Olhei para a aniversariante com ares de resignação, porque é a mais pura verdade.  Eu escrevo quando dói.  Me senti humana nessa hora (sim, têm dias que me ponho acima dos deuses do Olimpo). Também desejei (em silêncio) a dor a ela, e a mim. 

Lembrei que não escrevo há tempos. Não que esteja sem dores, só acho que me anestesiei.  Dor que não se sente, não se tem.  Voltei pra casa derrotada, como um vencedor mundial de MMA que usou drogas e burlou o antidoping. Dores íntimas e silenciosas, quando descobertas, ardem mais.

Passei o dia a cutucar as feridas da minha alma. Raspei saudades, tirei a casca das escolhas mal feitas, passei álcool nos cortes que me mutilei por derrotas não digeridas. Despi as indulgências e fiquei nua com a pele lanhada. Enchi a banheira de sal e mergulhei. Senti cada ardência dos machucados que aceitei de presente da vida. E agradeci por sentir a dor de estar viva.

Esse texto de tom pesado, aos olhos de um poeta, soa brisa. E para um bom intérprete de alma, sabe que é aí que mora a felicidade. Em aceitar a incompletude da vida, os desencontros, as esperas, os becos sem saída que nos ensinam a pular o muro.

Tem uma música que diz “eu não consigo ser alegre o tempo inteiro”. Pois é, eu também não consigo, e nem quero.
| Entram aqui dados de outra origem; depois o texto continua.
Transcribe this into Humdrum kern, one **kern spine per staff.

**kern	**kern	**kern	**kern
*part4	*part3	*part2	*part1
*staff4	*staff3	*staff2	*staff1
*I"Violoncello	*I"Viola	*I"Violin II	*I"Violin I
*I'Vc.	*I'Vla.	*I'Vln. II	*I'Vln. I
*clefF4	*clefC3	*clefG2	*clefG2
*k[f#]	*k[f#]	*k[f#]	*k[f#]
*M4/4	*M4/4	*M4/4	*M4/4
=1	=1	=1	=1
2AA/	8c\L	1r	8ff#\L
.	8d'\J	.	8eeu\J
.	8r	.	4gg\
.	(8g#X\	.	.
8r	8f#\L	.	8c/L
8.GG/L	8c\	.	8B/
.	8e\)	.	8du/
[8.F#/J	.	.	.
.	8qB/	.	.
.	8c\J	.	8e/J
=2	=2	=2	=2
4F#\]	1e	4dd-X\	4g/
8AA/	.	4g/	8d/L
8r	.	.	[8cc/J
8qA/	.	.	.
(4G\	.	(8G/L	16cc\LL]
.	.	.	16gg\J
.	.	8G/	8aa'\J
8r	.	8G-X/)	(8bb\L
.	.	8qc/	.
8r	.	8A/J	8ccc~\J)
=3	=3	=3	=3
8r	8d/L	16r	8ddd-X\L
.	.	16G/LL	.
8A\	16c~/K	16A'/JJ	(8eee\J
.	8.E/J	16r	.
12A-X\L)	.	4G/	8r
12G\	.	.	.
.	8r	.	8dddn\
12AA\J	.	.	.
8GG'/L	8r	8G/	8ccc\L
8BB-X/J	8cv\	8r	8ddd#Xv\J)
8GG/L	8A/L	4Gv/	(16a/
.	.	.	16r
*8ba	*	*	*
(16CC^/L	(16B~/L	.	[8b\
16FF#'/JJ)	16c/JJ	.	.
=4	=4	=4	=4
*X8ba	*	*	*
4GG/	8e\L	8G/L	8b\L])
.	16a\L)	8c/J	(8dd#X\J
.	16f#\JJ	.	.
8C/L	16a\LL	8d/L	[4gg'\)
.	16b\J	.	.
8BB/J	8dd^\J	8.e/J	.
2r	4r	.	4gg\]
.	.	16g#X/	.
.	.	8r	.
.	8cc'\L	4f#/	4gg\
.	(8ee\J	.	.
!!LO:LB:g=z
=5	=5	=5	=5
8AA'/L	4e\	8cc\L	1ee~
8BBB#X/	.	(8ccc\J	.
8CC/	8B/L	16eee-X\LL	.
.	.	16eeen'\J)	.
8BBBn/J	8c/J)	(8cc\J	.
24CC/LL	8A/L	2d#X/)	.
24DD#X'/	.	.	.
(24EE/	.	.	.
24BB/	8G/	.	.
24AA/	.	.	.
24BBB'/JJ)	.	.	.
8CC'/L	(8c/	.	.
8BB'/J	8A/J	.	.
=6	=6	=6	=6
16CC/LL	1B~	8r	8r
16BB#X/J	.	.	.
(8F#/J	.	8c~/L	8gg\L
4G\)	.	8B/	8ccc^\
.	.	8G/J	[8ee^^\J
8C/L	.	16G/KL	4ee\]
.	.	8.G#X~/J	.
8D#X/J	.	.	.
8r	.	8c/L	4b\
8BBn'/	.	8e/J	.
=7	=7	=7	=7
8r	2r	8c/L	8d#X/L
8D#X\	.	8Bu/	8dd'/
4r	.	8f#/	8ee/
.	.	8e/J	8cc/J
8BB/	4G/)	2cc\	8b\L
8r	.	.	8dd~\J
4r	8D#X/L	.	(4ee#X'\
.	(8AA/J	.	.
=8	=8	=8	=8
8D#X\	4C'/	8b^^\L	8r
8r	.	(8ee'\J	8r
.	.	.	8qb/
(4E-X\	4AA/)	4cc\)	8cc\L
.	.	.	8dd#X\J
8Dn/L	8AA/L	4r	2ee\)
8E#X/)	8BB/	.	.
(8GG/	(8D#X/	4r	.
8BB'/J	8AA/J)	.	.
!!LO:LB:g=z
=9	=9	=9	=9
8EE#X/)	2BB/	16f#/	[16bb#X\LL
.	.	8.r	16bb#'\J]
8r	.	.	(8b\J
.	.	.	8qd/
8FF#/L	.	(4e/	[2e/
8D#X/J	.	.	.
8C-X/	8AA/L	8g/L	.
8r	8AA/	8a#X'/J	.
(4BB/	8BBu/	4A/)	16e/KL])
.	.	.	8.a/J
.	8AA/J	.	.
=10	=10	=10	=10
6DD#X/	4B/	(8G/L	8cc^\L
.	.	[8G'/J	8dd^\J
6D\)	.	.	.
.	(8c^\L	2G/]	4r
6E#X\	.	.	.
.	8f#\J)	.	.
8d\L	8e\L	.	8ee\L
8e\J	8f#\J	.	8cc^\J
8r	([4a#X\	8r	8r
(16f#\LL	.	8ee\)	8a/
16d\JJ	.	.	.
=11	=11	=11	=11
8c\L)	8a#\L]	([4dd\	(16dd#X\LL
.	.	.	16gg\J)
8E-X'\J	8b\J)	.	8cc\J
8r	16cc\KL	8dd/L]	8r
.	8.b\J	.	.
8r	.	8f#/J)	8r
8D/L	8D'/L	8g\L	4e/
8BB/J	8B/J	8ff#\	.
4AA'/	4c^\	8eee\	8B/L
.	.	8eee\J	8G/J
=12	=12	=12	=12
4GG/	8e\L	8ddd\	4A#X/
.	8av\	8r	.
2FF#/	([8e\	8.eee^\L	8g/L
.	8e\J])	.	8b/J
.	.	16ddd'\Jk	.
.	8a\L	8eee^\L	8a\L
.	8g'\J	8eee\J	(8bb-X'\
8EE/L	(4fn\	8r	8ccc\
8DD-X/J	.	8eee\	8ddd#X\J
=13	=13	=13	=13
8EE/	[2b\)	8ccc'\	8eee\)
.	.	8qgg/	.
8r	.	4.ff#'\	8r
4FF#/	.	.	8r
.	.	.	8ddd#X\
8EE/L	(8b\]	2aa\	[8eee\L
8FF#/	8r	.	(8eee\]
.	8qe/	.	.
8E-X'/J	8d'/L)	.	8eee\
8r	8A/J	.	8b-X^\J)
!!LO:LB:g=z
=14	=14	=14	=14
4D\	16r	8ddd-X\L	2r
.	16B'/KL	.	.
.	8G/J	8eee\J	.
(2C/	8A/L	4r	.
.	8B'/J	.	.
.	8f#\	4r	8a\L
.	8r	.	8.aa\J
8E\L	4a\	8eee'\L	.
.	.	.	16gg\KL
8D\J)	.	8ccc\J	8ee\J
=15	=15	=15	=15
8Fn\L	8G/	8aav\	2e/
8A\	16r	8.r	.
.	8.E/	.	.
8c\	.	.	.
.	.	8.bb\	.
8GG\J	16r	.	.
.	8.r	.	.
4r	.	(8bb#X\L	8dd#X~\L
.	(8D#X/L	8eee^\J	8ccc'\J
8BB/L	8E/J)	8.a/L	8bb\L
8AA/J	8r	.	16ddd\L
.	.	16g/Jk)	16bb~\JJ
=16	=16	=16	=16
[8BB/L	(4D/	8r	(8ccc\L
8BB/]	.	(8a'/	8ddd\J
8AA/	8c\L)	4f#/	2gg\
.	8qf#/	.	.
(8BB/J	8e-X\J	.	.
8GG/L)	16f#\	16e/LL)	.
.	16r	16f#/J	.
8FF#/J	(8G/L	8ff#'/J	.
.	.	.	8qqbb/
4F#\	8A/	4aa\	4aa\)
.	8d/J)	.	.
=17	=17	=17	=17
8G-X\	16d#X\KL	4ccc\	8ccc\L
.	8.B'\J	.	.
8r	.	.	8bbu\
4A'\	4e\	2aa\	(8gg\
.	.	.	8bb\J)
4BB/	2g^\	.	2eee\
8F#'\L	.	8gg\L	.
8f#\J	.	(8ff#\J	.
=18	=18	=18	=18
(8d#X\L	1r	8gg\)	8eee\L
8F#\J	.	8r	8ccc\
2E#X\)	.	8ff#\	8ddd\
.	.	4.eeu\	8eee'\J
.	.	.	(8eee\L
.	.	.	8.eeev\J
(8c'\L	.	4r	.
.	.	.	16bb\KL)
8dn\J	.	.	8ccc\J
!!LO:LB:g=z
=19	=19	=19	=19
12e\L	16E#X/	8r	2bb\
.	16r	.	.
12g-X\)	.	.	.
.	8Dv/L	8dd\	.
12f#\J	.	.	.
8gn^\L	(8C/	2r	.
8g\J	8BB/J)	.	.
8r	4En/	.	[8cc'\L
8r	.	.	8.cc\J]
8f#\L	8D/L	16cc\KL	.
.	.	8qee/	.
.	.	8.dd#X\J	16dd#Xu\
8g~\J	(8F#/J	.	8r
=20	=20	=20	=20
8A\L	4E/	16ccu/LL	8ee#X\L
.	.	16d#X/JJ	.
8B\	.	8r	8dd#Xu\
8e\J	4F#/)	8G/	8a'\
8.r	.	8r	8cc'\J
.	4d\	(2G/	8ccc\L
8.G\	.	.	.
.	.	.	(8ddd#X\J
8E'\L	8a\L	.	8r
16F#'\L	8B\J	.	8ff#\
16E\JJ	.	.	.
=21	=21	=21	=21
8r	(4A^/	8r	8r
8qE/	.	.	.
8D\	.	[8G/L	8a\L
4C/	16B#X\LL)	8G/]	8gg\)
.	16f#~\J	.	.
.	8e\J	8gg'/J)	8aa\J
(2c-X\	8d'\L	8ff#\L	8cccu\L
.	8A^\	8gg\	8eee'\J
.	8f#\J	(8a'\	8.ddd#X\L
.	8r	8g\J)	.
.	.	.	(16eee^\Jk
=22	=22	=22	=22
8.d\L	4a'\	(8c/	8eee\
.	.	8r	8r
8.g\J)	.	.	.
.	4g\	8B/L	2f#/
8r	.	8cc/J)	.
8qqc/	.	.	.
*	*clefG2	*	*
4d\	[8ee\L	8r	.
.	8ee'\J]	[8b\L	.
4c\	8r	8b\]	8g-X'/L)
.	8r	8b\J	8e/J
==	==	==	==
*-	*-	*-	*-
Quero a distância e a chegada.  Mais que sorrisos francos, quero o choro sincero. Enquanto as pessoas têm medo de chorar, eu tenho gana por viver. Mal sabem elas que as lágrimas lavam a alma para a alegria fazer morada.

As pessoas fogem desenfreadamente da dor. Bebem, cheiram, têm relacionamentos fugazes, se escondem e vivem como múmias sem sentir o real gosto de estar vivo. 

A felicidade vem para aqueles que ousam sentir a derrota, que colocam os joelhos no chão não apenas por devoção, mas por serem alunos da escola dos tombos e tropeços. Aliás, quero ser laureada nesse liceu, porque cada tombo ensina a se levantar e cair com mais suavidade, até chegar o dia em que perdemos o medo de beijar o chão.  

A felicidade é um milagre para poucos que ousam ir além da reles superficialidade dos lugares comuns, dos sentimentos comuns, do relacionamento meia boca, do sorriso que não mostra os dentes, do rolo compressor da  rotina esmagadora de sonhos.

Eu quero mais, eu bebo a vida aos goles. Prefiro ter a língua queimada do que comer a vida pelas beiradas. Eu quero mesmo é me doer (e me doar) inteira, afinal a dor é a pimenta da vida.



Para Indy, que sempre leva minha dor para dançar.